> _Data to examine_
——————————

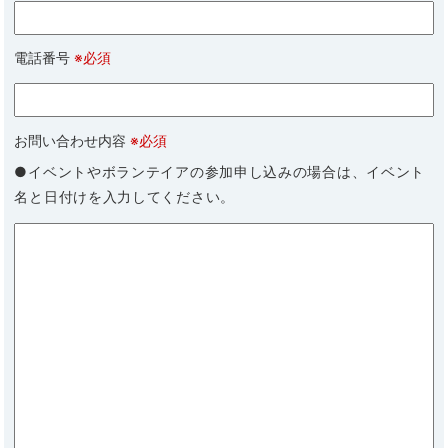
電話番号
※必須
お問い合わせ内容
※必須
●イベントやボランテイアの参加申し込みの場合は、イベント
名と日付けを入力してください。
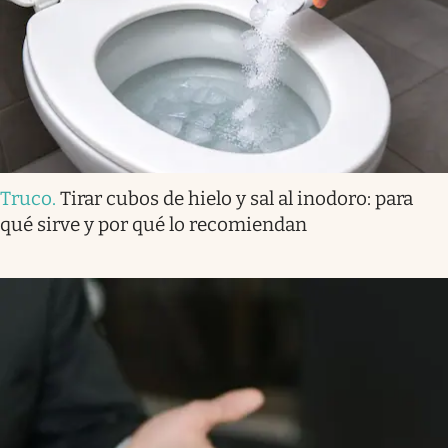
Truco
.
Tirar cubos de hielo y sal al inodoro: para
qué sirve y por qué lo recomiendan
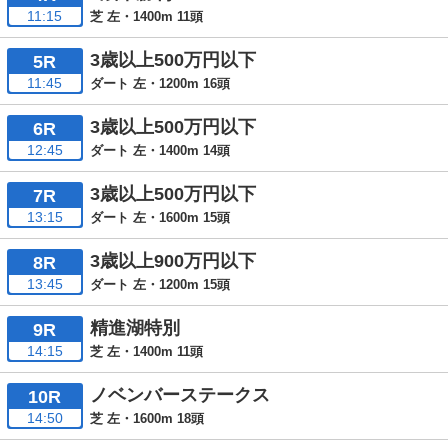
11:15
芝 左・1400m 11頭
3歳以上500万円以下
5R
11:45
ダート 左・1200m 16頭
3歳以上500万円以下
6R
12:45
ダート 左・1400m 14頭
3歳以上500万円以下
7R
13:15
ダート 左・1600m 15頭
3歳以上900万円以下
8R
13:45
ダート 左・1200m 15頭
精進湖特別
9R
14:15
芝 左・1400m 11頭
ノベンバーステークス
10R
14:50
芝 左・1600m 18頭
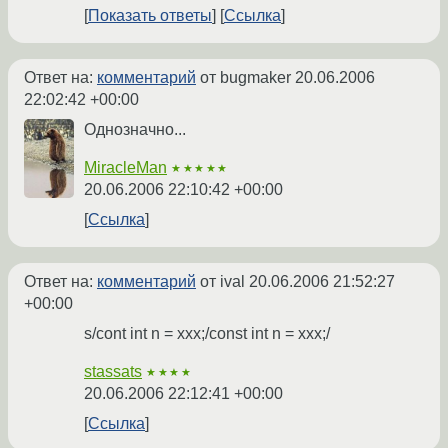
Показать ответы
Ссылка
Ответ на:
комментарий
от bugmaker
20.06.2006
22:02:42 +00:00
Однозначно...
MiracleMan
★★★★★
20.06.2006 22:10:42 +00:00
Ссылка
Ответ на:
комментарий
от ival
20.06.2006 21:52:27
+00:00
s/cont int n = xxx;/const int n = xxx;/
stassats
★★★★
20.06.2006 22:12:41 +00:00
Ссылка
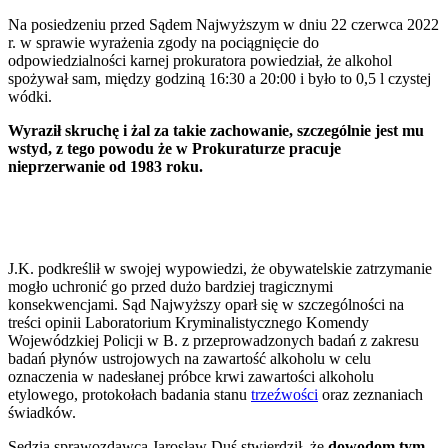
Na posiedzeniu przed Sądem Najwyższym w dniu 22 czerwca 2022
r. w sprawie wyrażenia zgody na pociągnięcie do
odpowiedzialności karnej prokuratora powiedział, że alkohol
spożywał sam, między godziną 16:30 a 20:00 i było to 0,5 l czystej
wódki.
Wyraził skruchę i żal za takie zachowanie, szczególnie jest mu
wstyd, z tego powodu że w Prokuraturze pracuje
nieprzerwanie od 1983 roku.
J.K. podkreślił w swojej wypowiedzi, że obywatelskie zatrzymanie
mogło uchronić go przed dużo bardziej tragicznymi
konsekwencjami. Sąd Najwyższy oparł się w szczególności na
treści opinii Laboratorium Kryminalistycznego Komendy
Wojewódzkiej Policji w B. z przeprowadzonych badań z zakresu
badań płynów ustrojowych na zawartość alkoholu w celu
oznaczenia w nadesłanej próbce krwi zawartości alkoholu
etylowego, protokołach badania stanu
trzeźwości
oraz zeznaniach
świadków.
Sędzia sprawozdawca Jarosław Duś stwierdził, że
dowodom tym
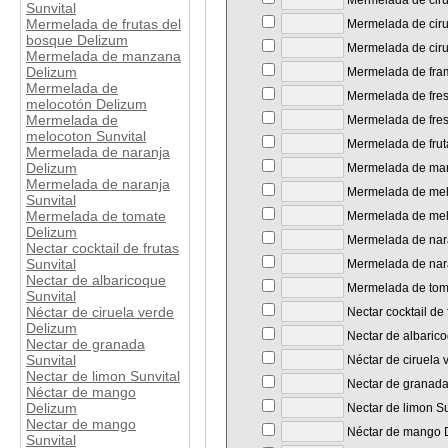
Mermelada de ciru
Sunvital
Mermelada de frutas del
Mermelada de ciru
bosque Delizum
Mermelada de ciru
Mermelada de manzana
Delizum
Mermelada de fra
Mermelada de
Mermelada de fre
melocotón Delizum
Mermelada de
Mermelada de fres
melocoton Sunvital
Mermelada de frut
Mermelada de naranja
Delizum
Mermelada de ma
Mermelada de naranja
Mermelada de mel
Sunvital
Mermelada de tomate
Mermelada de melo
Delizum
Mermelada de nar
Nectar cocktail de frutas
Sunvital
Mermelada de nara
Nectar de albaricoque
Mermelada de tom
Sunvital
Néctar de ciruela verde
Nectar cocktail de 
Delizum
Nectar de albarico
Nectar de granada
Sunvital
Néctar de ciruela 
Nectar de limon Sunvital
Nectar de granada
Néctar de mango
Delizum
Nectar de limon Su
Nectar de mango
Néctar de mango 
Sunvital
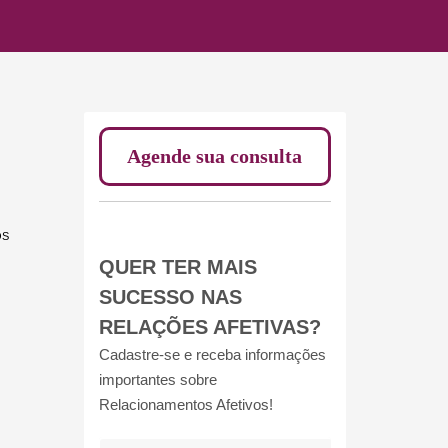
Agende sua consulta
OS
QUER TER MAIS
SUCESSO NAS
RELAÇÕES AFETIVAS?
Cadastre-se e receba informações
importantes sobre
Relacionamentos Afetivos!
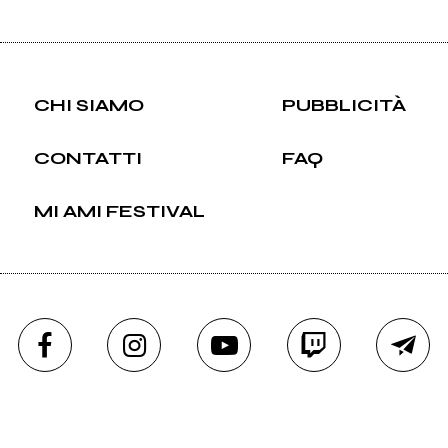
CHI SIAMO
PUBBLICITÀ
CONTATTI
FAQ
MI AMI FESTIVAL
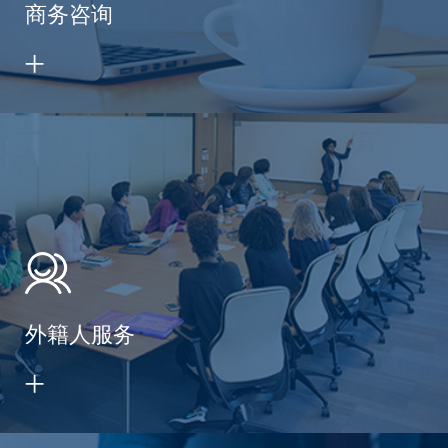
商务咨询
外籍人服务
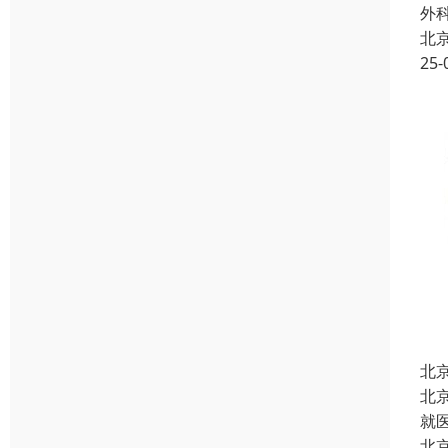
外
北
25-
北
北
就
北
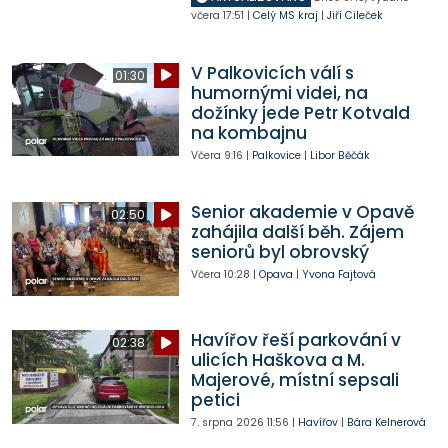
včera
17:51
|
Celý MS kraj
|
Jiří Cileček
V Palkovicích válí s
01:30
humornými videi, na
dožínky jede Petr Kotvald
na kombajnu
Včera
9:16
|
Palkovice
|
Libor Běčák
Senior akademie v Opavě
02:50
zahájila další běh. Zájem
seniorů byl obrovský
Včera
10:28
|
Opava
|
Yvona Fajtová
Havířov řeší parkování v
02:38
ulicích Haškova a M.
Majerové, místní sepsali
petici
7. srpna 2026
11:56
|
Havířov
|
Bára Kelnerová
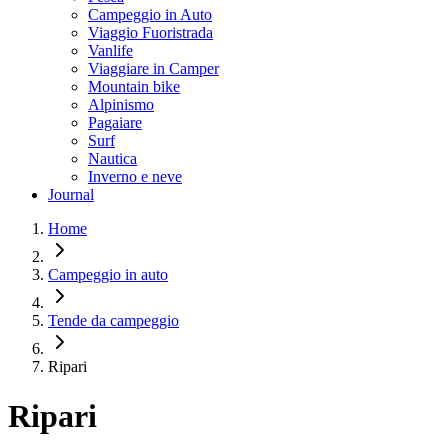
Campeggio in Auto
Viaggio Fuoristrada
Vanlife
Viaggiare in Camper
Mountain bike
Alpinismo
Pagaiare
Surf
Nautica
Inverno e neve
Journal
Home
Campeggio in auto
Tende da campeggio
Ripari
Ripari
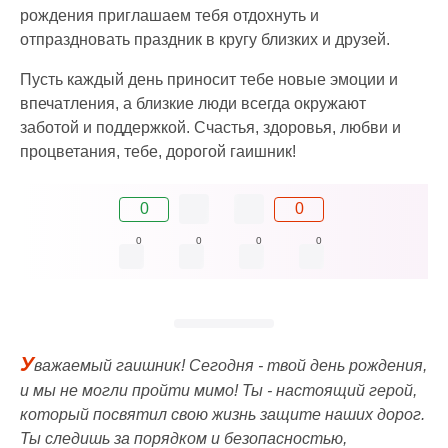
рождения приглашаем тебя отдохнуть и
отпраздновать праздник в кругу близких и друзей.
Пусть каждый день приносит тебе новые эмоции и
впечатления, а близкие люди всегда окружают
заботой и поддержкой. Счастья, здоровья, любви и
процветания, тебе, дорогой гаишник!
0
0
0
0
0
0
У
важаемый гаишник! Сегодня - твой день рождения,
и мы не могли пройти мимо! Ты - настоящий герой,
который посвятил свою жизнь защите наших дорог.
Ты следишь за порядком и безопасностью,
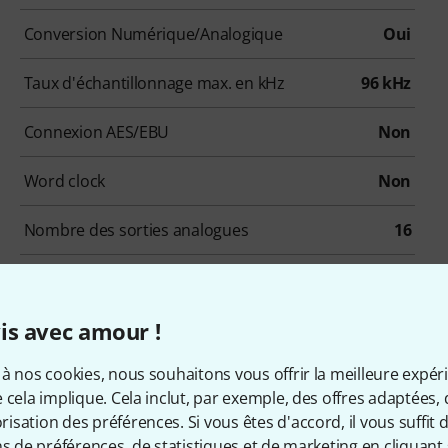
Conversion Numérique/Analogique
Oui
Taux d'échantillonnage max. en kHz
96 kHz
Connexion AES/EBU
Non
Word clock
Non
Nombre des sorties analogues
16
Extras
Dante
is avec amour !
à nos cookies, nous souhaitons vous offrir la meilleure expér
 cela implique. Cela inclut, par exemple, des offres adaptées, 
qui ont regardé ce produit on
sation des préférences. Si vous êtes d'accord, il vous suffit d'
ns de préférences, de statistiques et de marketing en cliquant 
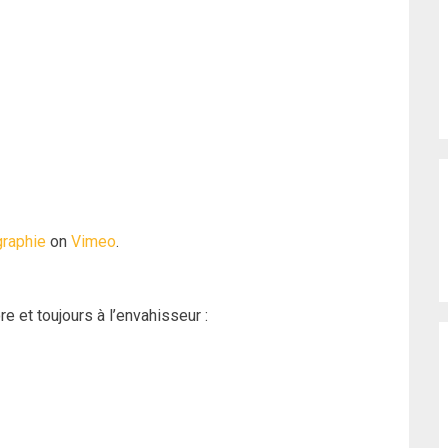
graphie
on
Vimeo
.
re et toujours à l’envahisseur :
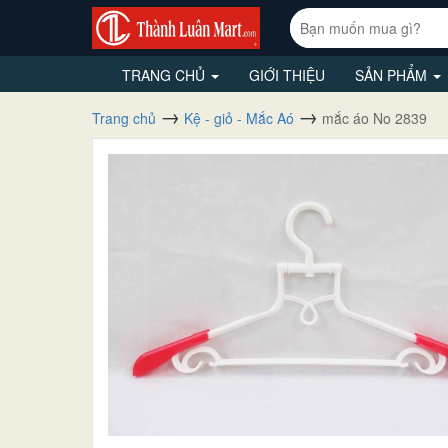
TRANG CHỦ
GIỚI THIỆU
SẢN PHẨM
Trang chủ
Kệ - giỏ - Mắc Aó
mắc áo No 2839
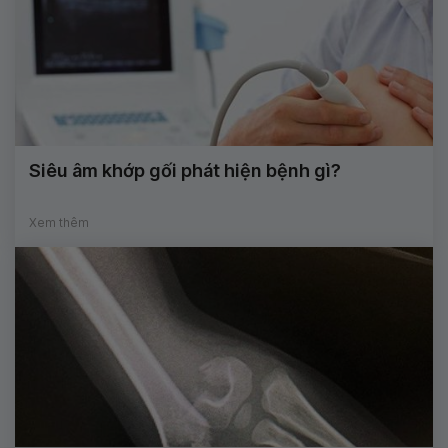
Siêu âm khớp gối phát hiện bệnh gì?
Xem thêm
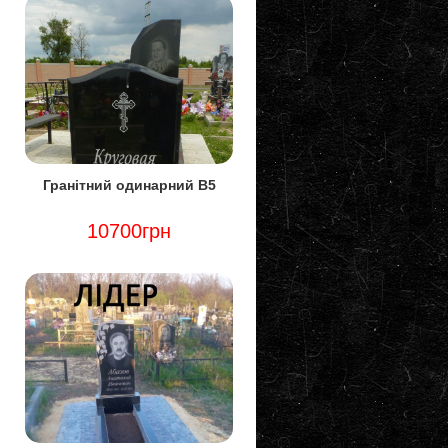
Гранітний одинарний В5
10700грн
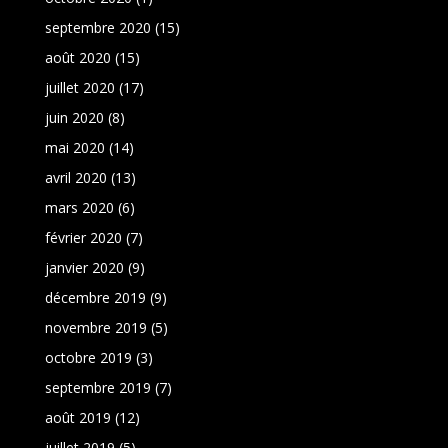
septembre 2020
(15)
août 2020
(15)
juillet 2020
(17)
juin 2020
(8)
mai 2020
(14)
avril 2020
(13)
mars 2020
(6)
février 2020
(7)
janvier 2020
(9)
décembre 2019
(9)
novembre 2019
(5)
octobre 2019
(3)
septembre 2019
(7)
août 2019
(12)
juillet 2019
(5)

——————————

> _Exercise objective_
When a line in the material contains the string "день", copy that line.

> _Written solution_
Пусть каждый день приносит тебе новые эмоции и
важаемый гаишник! Сегодня - твой день рождения,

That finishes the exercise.